Task A: In the passage on train dispatching, substitute "sidings" for "passing tracks" and write out the text from "From that beginning, a" to "the territory covered.".
Task B:
Answer these questions from the passage on train dispatching:
(i) On which railroad was Charles Minot a Division Superintendent?
(ii) In what month and year did Minot send his telegram?
(iii) To whom were train orders addressed?

Exercise passage:
★ ★ ★ ★

Charles Minot, a Division Superintendent on the Erie Railroad is credited with the first effort to control the movement of a train beyond the rule book and operating timetable, when, in September 1851, he sent a telegram to a railroad employee at another location directing that all trains be held at that point until the train Minot was riding could arrive.

From that beginning, a system of train dispatching evolved. The operating rule book, later standardized for all railroads, contained the basic rules for the operation of trains, such as the meaning of the all fixed, audible and hand signals; the form, format and meaning of train orders; and the duties and obligations of each class of employee. The operating, or official, timetable established train numbers and schedules; meeting points for those trains; showed the length of passing tracks at each station as well as indicating the locations where train orders might be issued and contained a variety of other information which might be necessary or useful to train crews operating trains over the territory covered.

Train orders supplemented the timetable and the rule book. They were addressed to a particular train or trains and directed that train or trains to do whatever the train dispatcher had decided needed to be done: meet another train, wait at specified locations, run late on its published schedule, be cautious under the circumstances described or numerous other actions.

★ ★ ★ ★

Stored data:
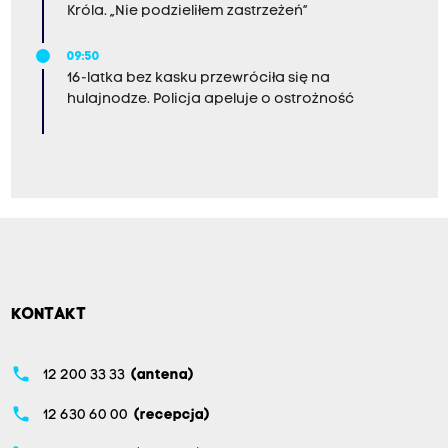
Króla. „Nie podzieliłem zastrzeżeń”
09:50
16-latka bez kasku przewróciła się na
hulajnodze. Policja apeluje o ostrożność
KONTAKT
phone
12 200 33 33
(antena)
phone
12 630 60 00
(recepcja)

★ ★ ★ ★

Task response A:
From that beginning, a system of train dispatching evolved. The operating rule book, later standardized for all railroads, contained the basic rules for the operation of trains, such as the meaning of the all fixed, audible and hand signals; the form, format and meaning of train orders; and the duties and obligations of each class of employee. The operating, or official, timetable established train numbers and schedules; meeting points for those trains; showed the length of sidings at each station as well as indicating the locations where train orders might be issued and contained a variety of other information which might be necessary or useful to train crews operating trains over the territory covered.

Task response B:
(i) The Erie Railroad
(ii) September 1851
(iii) A particular train or trains